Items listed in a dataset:
※ ※ ※

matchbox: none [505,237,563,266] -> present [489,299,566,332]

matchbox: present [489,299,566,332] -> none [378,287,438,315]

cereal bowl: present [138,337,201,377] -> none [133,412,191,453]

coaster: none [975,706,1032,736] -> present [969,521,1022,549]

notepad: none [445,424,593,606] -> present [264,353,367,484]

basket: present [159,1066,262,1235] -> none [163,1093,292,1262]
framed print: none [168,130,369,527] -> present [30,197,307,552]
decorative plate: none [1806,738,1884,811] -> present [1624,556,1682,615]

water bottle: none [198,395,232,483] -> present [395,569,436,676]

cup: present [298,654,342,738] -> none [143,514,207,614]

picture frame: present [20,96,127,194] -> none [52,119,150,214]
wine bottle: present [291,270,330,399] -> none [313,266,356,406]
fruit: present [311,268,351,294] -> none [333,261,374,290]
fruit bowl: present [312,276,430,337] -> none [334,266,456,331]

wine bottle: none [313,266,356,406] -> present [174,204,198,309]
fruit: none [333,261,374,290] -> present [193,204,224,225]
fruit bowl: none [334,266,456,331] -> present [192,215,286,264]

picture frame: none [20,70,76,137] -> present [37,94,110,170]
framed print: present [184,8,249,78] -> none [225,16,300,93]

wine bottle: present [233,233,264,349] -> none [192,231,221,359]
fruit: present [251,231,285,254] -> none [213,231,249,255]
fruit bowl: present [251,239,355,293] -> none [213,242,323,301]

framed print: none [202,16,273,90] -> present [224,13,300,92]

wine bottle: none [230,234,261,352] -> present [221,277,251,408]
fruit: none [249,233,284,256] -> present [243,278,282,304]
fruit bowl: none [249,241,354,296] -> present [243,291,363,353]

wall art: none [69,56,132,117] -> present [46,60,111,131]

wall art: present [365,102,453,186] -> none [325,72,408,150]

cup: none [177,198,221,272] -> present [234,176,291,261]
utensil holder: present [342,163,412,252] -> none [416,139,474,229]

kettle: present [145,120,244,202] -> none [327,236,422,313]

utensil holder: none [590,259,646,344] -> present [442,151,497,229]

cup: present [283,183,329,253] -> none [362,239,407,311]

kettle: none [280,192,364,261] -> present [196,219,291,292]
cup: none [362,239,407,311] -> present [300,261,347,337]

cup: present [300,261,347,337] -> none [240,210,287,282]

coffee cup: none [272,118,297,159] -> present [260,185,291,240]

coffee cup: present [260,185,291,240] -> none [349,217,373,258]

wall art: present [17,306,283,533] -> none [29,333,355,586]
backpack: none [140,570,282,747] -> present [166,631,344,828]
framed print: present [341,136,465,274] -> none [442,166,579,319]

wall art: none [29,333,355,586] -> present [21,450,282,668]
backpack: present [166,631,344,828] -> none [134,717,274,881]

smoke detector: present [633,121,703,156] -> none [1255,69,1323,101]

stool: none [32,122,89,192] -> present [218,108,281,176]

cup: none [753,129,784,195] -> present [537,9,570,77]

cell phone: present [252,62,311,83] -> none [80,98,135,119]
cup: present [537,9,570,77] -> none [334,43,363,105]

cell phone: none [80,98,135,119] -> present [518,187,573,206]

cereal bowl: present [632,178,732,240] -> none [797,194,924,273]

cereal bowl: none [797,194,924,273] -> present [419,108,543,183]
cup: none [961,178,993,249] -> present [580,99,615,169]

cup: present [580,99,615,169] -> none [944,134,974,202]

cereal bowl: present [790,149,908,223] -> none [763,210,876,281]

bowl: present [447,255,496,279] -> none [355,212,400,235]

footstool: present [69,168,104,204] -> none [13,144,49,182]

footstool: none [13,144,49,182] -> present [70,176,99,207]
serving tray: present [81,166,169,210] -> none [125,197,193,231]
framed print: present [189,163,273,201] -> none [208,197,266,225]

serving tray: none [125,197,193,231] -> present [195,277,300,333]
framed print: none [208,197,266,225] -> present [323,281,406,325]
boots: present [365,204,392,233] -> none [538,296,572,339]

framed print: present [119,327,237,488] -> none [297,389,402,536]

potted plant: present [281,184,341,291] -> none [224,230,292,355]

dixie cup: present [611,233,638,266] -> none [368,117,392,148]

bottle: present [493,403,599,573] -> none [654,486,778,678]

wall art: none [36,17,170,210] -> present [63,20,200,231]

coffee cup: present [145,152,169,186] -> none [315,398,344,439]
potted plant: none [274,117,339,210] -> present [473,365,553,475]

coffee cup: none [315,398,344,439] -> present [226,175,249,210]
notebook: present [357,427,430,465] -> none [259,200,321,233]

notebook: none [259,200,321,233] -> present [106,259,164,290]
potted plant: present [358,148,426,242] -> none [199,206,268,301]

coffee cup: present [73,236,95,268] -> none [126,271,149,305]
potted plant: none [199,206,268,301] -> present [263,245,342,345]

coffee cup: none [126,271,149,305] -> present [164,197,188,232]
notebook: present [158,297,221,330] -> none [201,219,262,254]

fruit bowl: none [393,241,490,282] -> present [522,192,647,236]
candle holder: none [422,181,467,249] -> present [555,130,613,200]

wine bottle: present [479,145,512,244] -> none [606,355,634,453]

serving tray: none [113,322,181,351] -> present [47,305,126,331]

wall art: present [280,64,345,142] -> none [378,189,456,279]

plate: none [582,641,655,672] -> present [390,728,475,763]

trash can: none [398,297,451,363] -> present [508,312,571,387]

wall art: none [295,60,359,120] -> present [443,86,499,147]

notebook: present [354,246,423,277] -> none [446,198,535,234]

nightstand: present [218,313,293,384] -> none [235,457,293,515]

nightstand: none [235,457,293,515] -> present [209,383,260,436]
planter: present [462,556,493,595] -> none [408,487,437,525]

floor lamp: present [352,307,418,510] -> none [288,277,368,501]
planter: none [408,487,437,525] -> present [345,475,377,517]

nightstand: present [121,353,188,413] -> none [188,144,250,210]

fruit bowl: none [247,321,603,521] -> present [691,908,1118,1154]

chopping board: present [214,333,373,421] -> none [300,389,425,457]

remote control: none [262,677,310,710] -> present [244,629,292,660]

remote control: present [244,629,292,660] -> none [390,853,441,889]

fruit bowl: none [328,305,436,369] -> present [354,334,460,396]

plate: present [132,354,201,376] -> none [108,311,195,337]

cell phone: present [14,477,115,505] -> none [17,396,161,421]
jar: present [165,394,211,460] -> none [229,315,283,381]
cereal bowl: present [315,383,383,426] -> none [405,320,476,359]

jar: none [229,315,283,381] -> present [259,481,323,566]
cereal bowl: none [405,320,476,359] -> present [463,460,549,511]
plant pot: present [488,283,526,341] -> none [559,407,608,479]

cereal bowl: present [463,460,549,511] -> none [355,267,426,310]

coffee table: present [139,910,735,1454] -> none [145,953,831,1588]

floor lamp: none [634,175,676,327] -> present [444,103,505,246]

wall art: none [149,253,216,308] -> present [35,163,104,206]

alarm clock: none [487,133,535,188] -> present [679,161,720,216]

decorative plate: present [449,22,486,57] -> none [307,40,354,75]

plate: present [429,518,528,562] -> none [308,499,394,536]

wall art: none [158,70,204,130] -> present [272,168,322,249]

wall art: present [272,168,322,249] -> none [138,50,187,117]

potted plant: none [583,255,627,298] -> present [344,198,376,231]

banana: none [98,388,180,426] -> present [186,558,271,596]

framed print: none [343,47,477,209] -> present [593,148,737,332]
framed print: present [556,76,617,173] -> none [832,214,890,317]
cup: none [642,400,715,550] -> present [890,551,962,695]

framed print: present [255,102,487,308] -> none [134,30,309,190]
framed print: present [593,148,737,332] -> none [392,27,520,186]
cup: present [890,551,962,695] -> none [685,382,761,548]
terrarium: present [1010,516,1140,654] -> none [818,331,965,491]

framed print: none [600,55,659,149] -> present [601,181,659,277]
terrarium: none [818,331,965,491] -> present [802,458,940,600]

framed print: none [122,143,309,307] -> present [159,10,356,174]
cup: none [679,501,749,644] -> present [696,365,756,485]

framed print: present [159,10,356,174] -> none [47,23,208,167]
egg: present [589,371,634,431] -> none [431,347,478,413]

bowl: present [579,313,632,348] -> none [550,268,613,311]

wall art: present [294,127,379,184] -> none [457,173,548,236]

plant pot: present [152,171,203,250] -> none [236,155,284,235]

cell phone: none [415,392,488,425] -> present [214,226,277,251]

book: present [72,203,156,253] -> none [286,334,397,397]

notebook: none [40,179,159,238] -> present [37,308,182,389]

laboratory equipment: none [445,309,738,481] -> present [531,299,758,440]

※ ※ ※

The lines from the one containing "banana: none [98,388,180,426]" through the final line of the entries above are to be printed exactly, with nothing added.

banana: none [98,388,180,426] -> present [186,558,271,596]

framed print: none [343,47,477,209] -> present [593,148,737,332]
framed print: present [556,76,617,173] -> none [832,214,890,317]
cup: none [642,400,715,550] -> present [890,551,962,695]

framed print: present [255,102,487,308] -> none [134,30,309,190]
framed print: present [593,148,737,332] -> none [392,27,520,186]
cup: present [890,551,962,695] -> none [685,382,761,548]
terrarium: present [1010,516,1140,654] -> none [818,331,965,491]

framed print: none [600,55,659,149] -> present [601,181,659,277]
terrarium: none [818,331,965,491] -> present [802,458,940,600]

framed print: none [122,143,309,307] -> present [159,10,356,174]
cup: none [679,501,749,644] -> present [696,365,756,485]

framed print: present [159,10,356,174] -> none [47,23,208,167]
egg: present [589,371,634,431] -> none [431,347,478,413]

bowl: present [579,313,632,348] -> none [550,268,613,311]

wall art: present [294,127,379,184] -> none [457,173,548,236]

plant pot: present [152,171,203,250] -> none [236,155,284,235]

cell phone: none [415,392,488,425] -> present [214,226,277,251]

book: present [72,203,156,253] -> none [286,334,397,397]

notebook: none [40,179,159,238] -> present [37,308,182,389]

laboratory equipment: none [445,309,738,481] -> present [531,299,758,440]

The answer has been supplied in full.